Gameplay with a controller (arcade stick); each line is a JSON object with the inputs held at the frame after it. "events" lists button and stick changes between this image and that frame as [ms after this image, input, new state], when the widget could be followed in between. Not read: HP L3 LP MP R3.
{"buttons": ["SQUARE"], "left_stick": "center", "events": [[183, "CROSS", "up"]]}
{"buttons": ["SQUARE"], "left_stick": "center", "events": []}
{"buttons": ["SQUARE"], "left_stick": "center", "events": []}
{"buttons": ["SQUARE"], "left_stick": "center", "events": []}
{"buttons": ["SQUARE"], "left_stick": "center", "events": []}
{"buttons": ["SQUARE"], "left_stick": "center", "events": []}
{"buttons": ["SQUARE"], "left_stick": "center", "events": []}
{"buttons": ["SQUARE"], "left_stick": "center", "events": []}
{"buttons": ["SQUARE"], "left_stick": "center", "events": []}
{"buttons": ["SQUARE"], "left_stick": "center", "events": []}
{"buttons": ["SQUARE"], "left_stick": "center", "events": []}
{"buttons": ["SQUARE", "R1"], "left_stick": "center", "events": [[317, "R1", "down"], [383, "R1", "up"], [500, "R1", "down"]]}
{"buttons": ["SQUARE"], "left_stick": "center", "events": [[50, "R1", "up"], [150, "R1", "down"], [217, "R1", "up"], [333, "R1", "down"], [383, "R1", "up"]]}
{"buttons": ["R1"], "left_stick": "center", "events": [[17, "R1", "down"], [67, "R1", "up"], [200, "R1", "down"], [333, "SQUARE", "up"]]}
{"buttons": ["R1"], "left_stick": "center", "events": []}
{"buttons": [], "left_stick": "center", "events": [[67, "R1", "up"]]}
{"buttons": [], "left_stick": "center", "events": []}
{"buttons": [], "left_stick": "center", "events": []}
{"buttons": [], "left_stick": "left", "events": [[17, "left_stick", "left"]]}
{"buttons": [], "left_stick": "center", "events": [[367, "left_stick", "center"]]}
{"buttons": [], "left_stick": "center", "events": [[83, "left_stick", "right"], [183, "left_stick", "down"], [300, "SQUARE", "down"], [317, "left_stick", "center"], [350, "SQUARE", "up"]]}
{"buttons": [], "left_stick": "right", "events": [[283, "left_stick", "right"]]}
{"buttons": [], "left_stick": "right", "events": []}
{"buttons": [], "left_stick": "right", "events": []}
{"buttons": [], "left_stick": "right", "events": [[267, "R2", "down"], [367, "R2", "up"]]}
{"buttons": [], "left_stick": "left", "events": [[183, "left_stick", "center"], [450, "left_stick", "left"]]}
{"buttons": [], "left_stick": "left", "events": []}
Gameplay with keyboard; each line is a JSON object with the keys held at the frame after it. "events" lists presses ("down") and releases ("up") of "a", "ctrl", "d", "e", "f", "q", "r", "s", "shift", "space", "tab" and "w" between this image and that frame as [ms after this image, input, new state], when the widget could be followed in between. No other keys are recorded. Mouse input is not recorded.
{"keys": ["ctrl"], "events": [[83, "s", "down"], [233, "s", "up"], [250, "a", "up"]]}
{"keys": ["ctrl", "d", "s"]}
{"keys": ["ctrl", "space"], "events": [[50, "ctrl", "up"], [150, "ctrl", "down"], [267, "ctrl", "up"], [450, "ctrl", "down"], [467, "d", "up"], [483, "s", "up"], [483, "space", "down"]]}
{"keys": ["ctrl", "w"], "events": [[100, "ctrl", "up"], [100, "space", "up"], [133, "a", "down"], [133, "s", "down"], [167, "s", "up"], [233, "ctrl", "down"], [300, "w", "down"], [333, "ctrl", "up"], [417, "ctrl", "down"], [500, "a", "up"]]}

DIRECTIONS FOR THIS TASK: Above are the records; copy all of them exactly.

WRITTEN RESPONSE:
Gameplay with a controller (arcade stick); each line is a JSON object with the inputs held at the frame after it. "events" lists button and stick changes between this image and that frame as [ms after this image, input, new state], when the widget could be followed in between. Not read: HP L3 LP MP R3.
{"buttons": ["SQUARE"], "left_stick": "center", "events": [[183, "CROSS", "up"]]}
{"buttons": ["SQUARE"], "left_stick": "center", "events": []}
{"buttons": ["SQUARE"], "left_stick": "center", "events": []}
{"buttons": ["SQUARE"], "left_stick": "center", "events": []}
{"buttons": ["SQUARE"], "left_stick": "center", "events": []}
{"buttons": ["SQUARE"], "left_stick": "center", "events": []}
{"buttons": ["SQUARE"], "left_stick": "center", "events": []}
{"buttons": ["SQUARE"], "left_stick": "center", "events": []}
{"buttons": ["SQUARE"], "left_stick": "center", "events": []}
{"buttons": ["SQUARE"], "left_stick": "center", "events": []}
{"buttons": ["SQUARE"], "left_stick": "center", "events": []}
{"buttons": ["SQUARE", "R1"], "left_stick": "center", "events": [[317, "R1", "down"], [383, "R1", "up"], [500, "R1", "down"]]}
{"buttons": ["SQUARE"], "left_stick": "center", "events": [[50, "R1", "up"], [150, "R1", "down"], [217, "R1", "up"], [333, "R1", "down"], [383, "R1", "up"]]}
{"buttons": ["R1"], "left_stick": "center", "events": [[17, "R1", "down"], [67, "R1", "up"], [200, "R1", "down"], [333, "SQUARE", "up"]]}
{"buttons": ["R1"], "left_stick": "center", "events": []}
{"buttons": [], "left_stick": "center", "events": [[67, "R1", "up"]]}
{"buttons": [], "left_stick": "center", "events": []}
{"buttons": [], "left_stick": "center", "events": []}
{"buttons": [], "left_stick": "left", "events": [[17, "left_stick", "left"]]}
{"buttons": [], "left_stick": "center", "events": [[367, "left_stick", "center"]]}
{"buttons": [], "left_stick": "center", "events": [[83, "left_stick", "right"], [183, "left_stick", "down"], [300, "SQUARE", "down"], [317, "left_stick", "center"], [350, "SQUARE", "up"]]}
{"buttons": [], "left_stick": "right", "events": [[283, "left_stick", "right"]]}
{"buttons": [], "left_stick": "right", "events": []}
{"buttons": [], "left_stick": "right", "events": []}
{"buttons": [], "left_stick": "right", "events": [[267, "R2", "down"], [367, "R2", "up"]]}
{"buttons": [], "left_stick": "left", "events": [[183, "left_stick", "center"], [450, "left_stick", "left"]]}
{"buttons": [], "left_stick": "left", "events": []}
Gameplay with keyboard; each line is a JSON object with the keys held at the frame after it. "events" lists presses ("down") and releases ("up") of "a", "ctrl", "d", "e", "f", "q", "r", "s", "shift", "space", "tab" and "w" between this image and that frame as [ms after this image, input, new state], when the widget could be followed in between. No other keys are recorded. Mouse input is not recorded.
{"keys": ["ctrl"], "events": [[83, "s", "down"], [233, "s", "up"], [250, "a", "up"]]}
{"keys": ["ctrl", "d", "s"]}
{"keys": ["ctrl", "space"], "events": [[50, "ctrl", "up"], [150, "ctrl", "down"], [267, "ctrl", "up"], [450, "ctrl", "down"], [467, "d", "up"], [483, "s", "up"], [483, "space", "down"]]}
{"keys": ["ctrl", "w"], "events": [[100, "ctrl", "up"], [100, "space", "up"], [133, "a", "down"], [133, "s", "down"], [167, "s", "up"], [233, "ctrl", "down"], [300, "w", "down"], [333, "ctrl", "up"], [417, "ctrl", "down"], [500, "a", "up"]]}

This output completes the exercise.